As you search for giant bones and fossils in this story, it takes a darker turn into body horror, including a chance for you to alter yourself in disconcerting ways.

Overall, this story is an interesting character study of its main protagonist and antagonist. The interactivity aids the story but isn't memorable in and of itself. A good option for fans of the Zee and/or bones.


La dulce compañía, by DareDoge

3 of 3 people found the following review helpful:
A very long multimedia Twine story about goblins, November 26, 2021
by MathBrush
Related reviews: about 1 hour

This is the biggest game entered into the Spanish 2021 Ectocomp.

It's a Twine game using a lot of images and sounds. There is very little interactivity; the majority of the game is long pages filled with text and images with 'CONTINUAR' at the bottom. Occasionally there are choices, but they don't always remember what you do (for instance, (Spoiler - click to show)giving an item to a teacher early on doesn't get recorded, because you can give it to someone else later).

The main interactivity is thing of incense that you have that you can burn to stop the goblins. However, it isn't always clear when you can do this; frequently when the goblins were doing something bad I tried to use it, but just wasted my 'charges'. It seems reserved for moments when (Spoiler - click to show)the game is trapped in a loop.

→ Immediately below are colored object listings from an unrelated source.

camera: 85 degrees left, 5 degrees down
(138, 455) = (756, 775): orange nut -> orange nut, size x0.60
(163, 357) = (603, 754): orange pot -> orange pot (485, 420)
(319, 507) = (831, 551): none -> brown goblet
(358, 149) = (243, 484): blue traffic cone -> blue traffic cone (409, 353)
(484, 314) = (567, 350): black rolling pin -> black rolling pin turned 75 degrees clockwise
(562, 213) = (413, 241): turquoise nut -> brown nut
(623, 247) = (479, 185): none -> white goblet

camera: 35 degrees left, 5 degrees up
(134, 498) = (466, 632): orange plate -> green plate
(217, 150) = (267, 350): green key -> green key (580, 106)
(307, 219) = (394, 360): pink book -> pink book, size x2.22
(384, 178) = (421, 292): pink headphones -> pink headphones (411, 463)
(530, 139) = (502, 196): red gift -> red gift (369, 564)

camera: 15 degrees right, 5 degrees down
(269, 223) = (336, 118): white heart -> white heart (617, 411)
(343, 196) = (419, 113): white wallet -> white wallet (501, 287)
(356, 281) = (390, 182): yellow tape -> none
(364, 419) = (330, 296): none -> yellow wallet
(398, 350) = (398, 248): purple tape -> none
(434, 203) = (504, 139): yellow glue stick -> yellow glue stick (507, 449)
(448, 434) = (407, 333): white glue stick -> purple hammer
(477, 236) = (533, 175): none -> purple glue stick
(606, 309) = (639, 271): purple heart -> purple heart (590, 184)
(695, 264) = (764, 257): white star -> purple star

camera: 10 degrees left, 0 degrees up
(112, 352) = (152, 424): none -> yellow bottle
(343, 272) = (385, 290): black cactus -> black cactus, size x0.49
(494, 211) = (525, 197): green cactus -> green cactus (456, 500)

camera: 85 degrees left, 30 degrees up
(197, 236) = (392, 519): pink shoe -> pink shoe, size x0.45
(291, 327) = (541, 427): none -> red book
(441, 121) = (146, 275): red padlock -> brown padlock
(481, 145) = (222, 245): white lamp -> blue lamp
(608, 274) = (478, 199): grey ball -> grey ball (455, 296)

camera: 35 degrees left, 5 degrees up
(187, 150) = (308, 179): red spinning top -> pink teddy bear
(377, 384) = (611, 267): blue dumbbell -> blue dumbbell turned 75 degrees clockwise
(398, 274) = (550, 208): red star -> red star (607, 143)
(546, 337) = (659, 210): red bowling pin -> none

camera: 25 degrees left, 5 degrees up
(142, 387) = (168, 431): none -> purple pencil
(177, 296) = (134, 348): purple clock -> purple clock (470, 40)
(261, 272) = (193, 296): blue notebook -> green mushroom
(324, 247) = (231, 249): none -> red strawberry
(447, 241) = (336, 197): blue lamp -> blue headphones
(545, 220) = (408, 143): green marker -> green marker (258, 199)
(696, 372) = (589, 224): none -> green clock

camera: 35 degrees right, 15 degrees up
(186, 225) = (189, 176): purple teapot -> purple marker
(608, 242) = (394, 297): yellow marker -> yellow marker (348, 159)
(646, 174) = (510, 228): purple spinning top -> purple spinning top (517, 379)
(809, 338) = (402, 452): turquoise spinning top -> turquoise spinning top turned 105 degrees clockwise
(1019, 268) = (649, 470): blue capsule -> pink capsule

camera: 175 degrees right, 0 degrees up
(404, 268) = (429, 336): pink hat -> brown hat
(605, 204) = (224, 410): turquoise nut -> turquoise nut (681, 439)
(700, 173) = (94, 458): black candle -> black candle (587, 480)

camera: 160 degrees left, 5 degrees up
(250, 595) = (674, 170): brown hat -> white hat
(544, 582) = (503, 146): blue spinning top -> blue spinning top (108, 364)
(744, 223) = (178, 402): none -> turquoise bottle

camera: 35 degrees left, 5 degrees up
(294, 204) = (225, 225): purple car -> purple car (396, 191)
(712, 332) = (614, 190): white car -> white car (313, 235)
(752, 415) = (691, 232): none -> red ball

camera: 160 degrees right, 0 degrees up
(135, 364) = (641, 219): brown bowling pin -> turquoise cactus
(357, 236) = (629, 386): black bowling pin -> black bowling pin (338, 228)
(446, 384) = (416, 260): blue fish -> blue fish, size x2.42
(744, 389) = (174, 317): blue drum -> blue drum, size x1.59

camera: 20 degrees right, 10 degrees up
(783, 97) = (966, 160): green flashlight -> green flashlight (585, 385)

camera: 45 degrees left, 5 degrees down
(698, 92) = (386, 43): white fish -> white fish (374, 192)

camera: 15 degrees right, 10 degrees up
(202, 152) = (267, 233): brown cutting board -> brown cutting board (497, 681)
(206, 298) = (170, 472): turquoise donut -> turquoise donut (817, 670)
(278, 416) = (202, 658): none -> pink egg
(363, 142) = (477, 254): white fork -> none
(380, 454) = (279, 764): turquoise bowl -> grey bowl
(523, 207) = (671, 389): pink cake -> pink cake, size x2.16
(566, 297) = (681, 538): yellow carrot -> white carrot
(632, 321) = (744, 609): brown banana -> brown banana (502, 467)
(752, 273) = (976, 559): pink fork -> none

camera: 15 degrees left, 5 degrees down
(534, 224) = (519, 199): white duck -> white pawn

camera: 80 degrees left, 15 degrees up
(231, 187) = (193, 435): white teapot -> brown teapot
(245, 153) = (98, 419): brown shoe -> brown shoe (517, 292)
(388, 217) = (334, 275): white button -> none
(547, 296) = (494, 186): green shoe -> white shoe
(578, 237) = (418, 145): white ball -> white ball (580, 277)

There were a few typos here and there. The story often switches between second and third person, although that might just be me as a non-native speaker misunderstanding. As for the story itself, it was very descriptive with a wide variety of characters and a lot of imagination. Goblins were tied together with a high school that was once a military base, and both tied to another world. It was a complex and long story, and one I'm not sure I understood very well. But the story itself, with the images and the sounds, are a great accomplishment. I just wish I could have done more myself.